Jalan Kaki 3 Kilometer hingga Menanam Pohon, Otban Wilayah VII Hadirkan Makna Berbeda dalam Semarak Harhubnas 2026
POSKOTAKALTIMNEWS, BERAU : Masih dalam rangkaian Semarak Hari Perhubungan Nasional (Harhubnas) 2026, Otban Wilayah VII melaksanakan kegiatan jalan santai, kerja bakti lingkungan atau kurve, serta penanaman pohon di kawasan Taman Otban 7.
Kegiatan yang dikemas
sederhana itu justru menghadirkan suasana berbeda.
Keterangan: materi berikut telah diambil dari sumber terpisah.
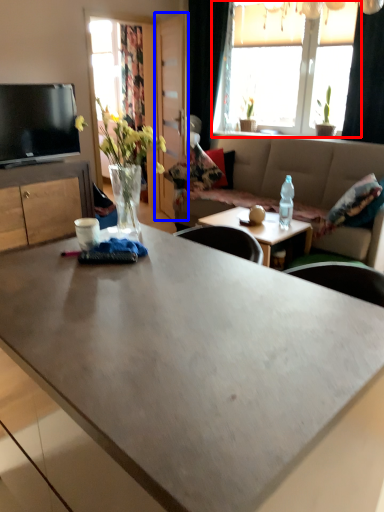
Question: Which object is further to the camera taking this photo, window (highlighted by a red box) or glass door (highlighted by a blue box)?

Choices:
 (A) window
 (B) glass door

Answer: (B)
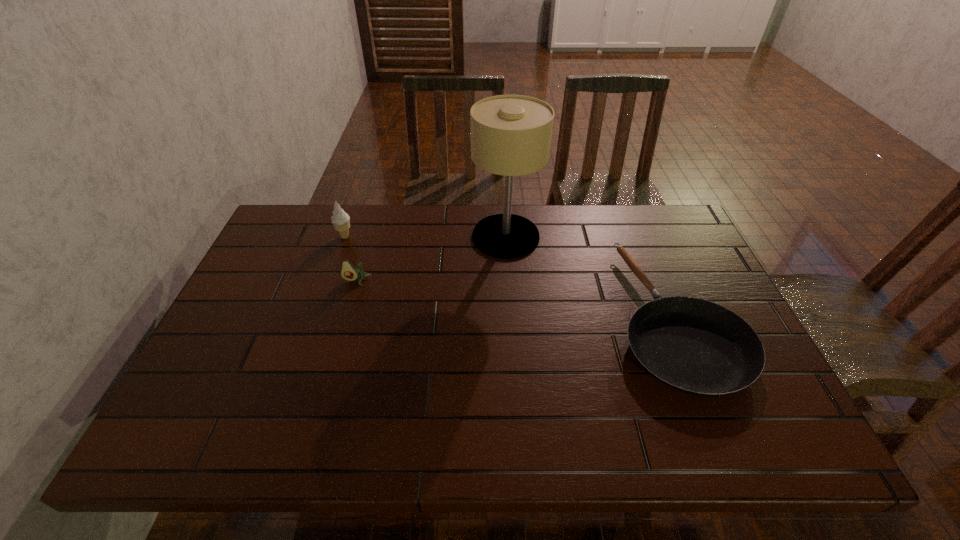
Where is `free space located on the seed side of the third tallest object`? free space located on the seed side of the third tallest object is located at coordinates (321, 405).

This screenshot has height=540, width=960. In order to click on blank space located on the left of the shortest object in this screenshot , I will do `click(515, 317)`.

Image resolution: width=960 pixels, height=540 pixels. I want to click on table lamp that is at the far edge, so click(x=511, y=135).

The width and height of the screenshot is (960, 540). I want to click on icecream positioned at the far edge, so click(x=341, y=221).

I want to click on object positioned at the right edge, so 698,347.

Image resolution: width=960 pixels, height=540 pixels. In the image, there is a desktop. In order to click on vacant space at the far edge in this screenshot , I will do `click(374, 206)`.

Locate an element on the screen. The image size is (960, 540). free space at the near edge of the desktop is located at coordinates (384, 431).

This screenshot has width=960, height=540. In the image, there is a desktop. Find the location of `free space at the left edge`. free space at the left edge is located at coordinates [262, 313].

Locate an element on the screen. This screenshot has width=960, height=540. vacant area at the right edge of the desktop is located at coordinates (741, 400).

In the image, there is a desktop. Where is `vacant space at the far left corner`? The image size is (960, 540). vacant space at the far left corner is located at coordinates (303, 236).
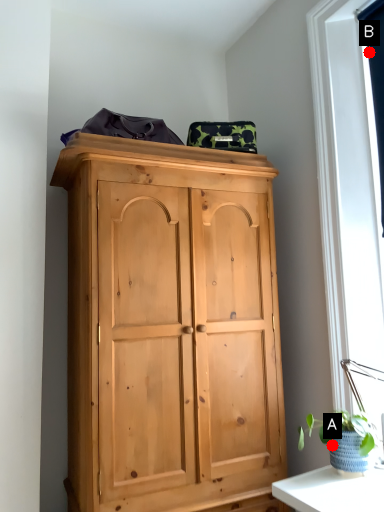
Question: Two points are circled on the image, labeled by A and B beside each circle. Which point is further to the camera?

Choices:
 (A) A is further
 (B) B is further

Answer: (B)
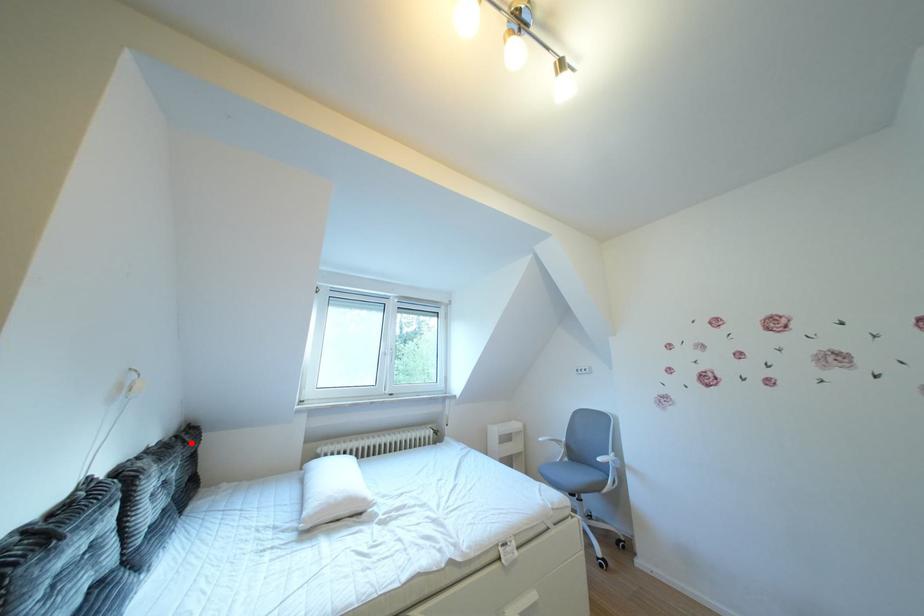
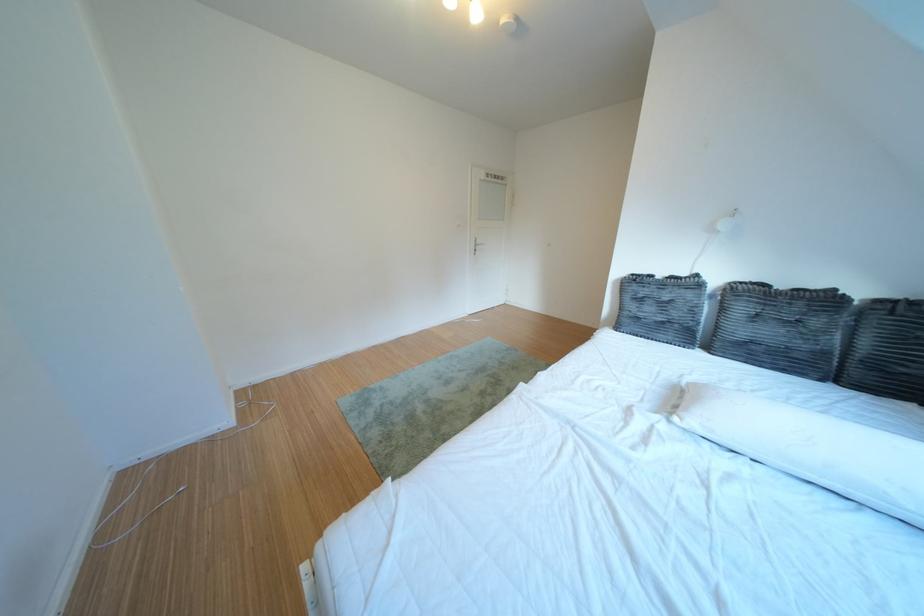
Locate, in the second image, the point that corresponds to the highlighted location in the first image.

(910, 306)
Tidak hanya berkumpul dan
mengikuti kegiatan seremonial, keluarga besar Otban Wilayah VII diajak bergerak
bersama, menjaga lingkungan, sekaligus mempererat rasa kekeluargaan.
Kepala Otoritas
Bandar Udara Wilayah VII, Ferdinan Nurdin, mengatakan kegiatan tersebut menjadi
bagian dari upaya memaknai Harhubnas melalui kegiatan yang dekat dengan
kehidupan sehari-hari.
“Kegiatan ini
merupakan bagian dari rangkaian Semarak Harhubnas 2026 yang diselenggarakan
secara sederhana, namun tetap sarat dengan nilai kebersamaan, kepedulian
terhadap lingkungan, semangat gotong royong, serta pengabdian,” ujar Ferdinan.
Peserta mulai
berjalan santai menempuh rute kurang lebih tiga kilometer.Rombongan menyusuri
kawasan perkampungan masyarakat di sekitar Kompleks Perumahan Otban Wilayah
VII.
Perjalanan pun tidak
hanya menjadi aktivitas olahraga, tetapi juga memberikan kesempatan bagi
peserta untuk melihat lebih dekat lingkungan di sekitar kawasan Otban.
Keluarga besar Otban
Wilayah VII bersama-sama membersihkan dan menata lingkungan. Kegiatan tersebut
menjadi gambaran sederhana bagaimana semangat gotong royong masih menjadi
bagian penting dalam membangun kepedulian terhadap lingkungan.
Bagi Otban Wilayah
VII, lingkungan yang bersih dan tertata bukan hanya soal kenyamanan, tetapi
juga menjadi bagian dari tanggung jawab bersama. Setelah kerja bakti selesai,
kegiatan berlanjut dengan penanaman pohon.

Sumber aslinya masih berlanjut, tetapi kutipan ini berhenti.